Material for this exercise:

- - - - - - -

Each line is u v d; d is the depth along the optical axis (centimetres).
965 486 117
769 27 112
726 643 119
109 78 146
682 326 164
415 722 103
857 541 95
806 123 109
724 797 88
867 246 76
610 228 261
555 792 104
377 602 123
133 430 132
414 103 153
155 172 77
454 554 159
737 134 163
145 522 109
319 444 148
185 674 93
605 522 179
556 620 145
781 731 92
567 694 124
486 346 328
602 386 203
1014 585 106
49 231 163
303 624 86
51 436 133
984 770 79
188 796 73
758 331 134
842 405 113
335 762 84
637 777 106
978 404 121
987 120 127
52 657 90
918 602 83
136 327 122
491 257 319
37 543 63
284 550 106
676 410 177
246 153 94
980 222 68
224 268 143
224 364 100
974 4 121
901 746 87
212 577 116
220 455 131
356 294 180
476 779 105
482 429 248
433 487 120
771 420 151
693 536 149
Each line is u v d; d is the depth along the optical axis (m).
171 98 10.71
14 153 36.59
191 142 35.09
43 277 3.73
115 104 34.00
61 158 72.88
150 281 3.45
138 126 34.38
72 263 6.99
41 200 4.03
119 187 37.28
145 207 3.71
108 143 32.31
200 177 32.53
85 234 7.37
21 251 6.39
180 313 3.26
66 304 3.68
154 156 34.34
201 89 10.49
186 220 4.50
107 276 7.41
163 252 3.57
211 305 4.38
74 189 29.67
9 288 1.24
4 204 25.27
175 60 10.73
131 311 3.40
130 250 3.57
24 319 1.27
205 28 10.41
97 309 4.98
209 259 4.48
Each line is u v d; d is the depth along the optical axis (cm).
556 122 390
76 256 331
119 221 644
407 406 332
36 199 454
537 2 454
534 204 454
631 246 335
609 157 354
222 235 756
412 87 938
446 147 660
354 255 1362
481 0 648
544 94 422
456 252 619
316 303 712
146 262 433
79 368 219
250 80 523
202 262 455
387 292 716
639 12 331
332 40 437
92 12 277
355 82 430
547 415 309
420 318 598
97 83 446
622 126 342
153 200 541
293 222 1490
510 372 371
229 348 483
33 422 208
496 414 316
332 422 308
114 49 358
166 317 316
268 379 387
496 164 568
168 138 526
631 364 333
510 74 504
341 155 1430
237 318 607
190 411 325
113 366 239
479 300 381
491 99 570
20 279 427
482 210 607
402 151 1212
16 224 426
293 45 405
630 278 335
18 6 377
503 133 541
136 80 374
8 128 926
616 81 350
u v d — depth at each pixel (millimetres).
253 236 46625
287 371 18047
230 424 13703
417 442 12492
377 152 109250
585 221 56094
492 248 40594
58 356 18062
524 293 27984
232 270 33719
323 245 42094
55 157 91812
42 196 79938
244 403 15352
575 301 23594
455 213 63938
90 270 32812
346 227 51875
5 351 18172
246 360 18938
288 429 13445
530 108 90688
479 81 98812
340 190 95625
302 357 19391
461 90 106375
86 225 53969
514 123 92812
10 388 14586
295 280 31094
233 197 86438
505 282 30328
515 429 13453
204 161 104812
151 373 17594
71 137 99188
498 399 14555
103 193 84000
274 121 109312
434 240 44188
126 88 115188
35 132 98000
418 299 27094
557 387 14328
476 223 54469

- - - - - - -

Exercise instructions: Beginning with the line that contains "201 89 10.49", quote each line exactly through the last line of the entries above, and nothing beyond them.

Task response:
201 89 10.49
186 220 4.50
107 276 7.41
163 252 3.57
211 305 4.38
74 189 29.67
9 288 1.24
4 204 25.27
175 60 10.73
131 311 3.40
130 250 3.57
24 319 1.27
205 28 10.41
97 309 4.98
209 259 4.48
Each line is u v d; d is the depth along the optical axis (cm).
556 122 390
76 256 331
119 221 644
407 406 332
36 199 454
537 2 454
534 204 454
631 246 335
609 157 354
222 235 756
412 87 938
446 147 660
354 255 1362
481 0 648
544 94 422
456 252 619
316 303 712
146 262 433
79 368 219
250 80 523
202 262 455
387 292 716
639 12 331
332 40 437
92 12 277
355 82 430
547 415 309
420 318 598
97 83 446
622 126 342
153 200 541
293 222 1490
510 372 371
229 348 483
33 422 208
496 414 316
332 422 308
114 49 358
166 317 316
268 379 387
496 164 568
168 138 526
631 364 333
510 74 504
341 155 1430
237 318 607
190 411 325
113 366 239
479 300 381
491 99 570
20 279 427
482 210 607
402 151 1212
16 224 426
293 45 405
630 278 335
18 6 377
503 133 541
136 80 374
8 128 926
616 81 350
u v d — depth at each pixel (millimetres).
253 236 46625
287 371 18047
230 424 13703
417 442 12492
377 152 109250
585 221 56094
492 248 40594
58 356 18062
524 293 27984
232 270 33719
323 245 42094
55 157 91812
42 196 79938
244 403 15352
575 301 23594
455 213 63938
90 270 32812
346 227 51875
5 351 18172
246 360 18938
288 429 13445
530 108 90688
479 81 98812
340 190 95625
302 357 19391
461 90 106375
86 225 53969
514 123 92812
10 388 14586
295 280 31094
233 197 86438
505 282 30328
515 429 13453
204 161 104812
151 373 17594
71 137 99188
498 399 14555
103 193 84000
274 121 109312
434 240 44188
126 88 115188
35 132 98000
418 299 27094
557 387 14328
476 223 54469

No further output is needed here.